### Tasks to complete
1: In the article on retaining talent in manufacturing, how many people does MANN+HUMMEL UK employ?
2: Please reproduce the part of the article on retaining talent in manufacturing word for word, starting with "Retaining talent is" and going on through "of this decade.".

### Source
++++++++++++++++++++

Retaining talent is a challenge that’s all the more pertinent for those in manufacturing – an industry, as we are constantly told, which is suffering from a dearth of new available talent and faces an alarming skills shortage when a generation retires towards the end of this decade.
Some employee turnover is healthy for a business, though. It brings in fresh blood and, with it, new ideas and refreshed vigour for success. And if a senior member of staff leaves then there might be an opportunity to promote somebody within the business who is ready to make the step up. This might mean retaining talent within the business which could have otherwise left to seek the position they feel they deserve.
Gordon Barker, head of consultancy at retention specialist Talent Drain, points out: “If you’ve got an attrition rate of 20 per cent but it’s the bottom 20 per cent that are leaving, that’s a good thing.” The trick is hanging onto the right people, the best people ideally, or, at the very least, the ones you cannot afford to lose.
Case study – MANN & HUMMEL UK
Automotive supplier MANN+HUMMEL UK, employing 300 people, achieved a labour turnover rate of under one per cent last year. One of the key principles that has led to this feat has been a commitment to internal promotion which the company believes fortifies employee loyalty and focus. The entire management team, bar one, has held previous positions within the company.
In 2010 MHUK was awarded the ‘Investors in People’ Gold Standard, something achieved by only 2% of the companies who apply. This provides a benchmark of HR management strategies and practices for the company to follow. The company believes in employee empowerment and involved staff from all levels in a major new plant layout.
It also provided around 800 days of training for its employees last year and runs an Employee of the Quarter Programme.

++++++++++++++++++++

### Data supplied
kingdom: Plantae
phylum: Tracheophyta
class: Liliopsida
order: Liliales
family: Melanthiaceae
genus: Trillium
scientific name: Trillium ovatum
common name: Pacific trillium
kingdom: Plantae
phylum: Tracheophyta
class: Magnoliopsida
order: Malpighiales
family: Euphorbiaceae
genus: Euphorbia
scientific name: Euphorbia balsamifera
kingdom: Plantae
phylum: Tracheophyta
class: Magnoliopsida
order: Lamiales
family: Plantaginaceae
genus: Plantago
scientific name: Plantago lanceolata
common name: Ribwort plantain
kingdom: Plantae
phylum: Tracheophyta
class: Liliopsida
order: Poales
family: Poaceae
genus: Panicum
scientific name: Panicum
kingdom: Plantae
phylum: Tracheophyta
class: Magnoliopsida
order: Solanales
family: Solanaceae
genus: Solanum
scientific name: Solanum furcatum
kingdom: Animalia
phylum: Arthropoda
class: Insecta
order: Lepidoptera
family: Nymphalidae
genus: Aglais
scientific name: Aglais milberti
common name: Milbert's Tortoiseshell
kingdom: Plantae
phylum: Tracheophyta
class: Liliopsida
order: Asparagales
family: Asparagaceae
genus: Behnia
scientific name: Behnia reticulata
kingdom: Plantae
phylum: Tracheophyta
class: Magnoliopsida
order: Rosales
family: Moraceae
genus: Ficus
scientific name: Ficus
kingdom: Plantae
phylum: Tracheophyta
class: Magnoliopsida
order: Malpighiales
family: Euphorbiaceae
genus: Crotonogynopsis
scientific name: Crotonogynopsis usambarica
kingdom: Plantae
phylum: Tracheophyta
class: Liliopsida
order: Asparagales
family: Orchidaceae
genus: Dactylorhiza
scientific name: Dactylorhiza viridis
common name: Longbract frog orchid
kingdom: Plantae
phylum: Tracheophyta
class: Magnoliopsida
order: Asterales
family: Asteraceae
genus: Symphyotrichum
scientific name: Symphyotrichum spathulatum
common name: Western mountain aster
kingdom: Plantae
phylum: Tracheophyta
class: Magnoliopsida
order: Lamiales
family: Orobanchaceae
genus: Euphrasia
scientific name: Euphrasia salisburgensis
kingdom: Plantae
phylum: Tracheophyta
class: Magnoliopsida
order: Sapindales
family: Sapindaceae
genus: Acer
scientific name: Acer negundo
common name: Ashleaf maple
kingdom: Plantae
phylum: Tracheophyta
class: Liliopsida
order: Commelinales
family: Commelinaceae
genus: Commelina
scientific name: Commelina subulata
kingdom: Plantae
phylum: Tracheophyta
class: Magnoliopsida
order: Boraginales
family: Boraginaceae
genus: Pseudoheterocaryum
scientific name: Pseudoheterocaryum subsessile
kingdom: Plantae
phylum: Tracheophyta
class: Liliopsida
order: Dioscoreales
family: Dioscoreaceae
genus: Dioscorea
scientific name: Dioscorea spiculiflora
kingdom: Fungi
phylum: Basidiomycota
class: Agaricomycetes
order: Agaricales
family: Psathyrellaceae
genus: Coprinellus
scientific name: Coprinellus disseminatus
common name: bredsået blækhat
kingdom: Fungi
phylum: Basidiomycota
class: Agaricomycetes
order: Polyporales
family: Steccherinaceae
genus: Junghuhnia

++++++++++++++++++++

### Full answers
1: 300 people.

2:
Retaining talent is a challenge that’s all the more pertinent for those in manufacturing – an industry, as we are constantly told, which is suffering from a dearth of new available talent and faces an alarming skills shortage when a generation retires towards the end of this decade.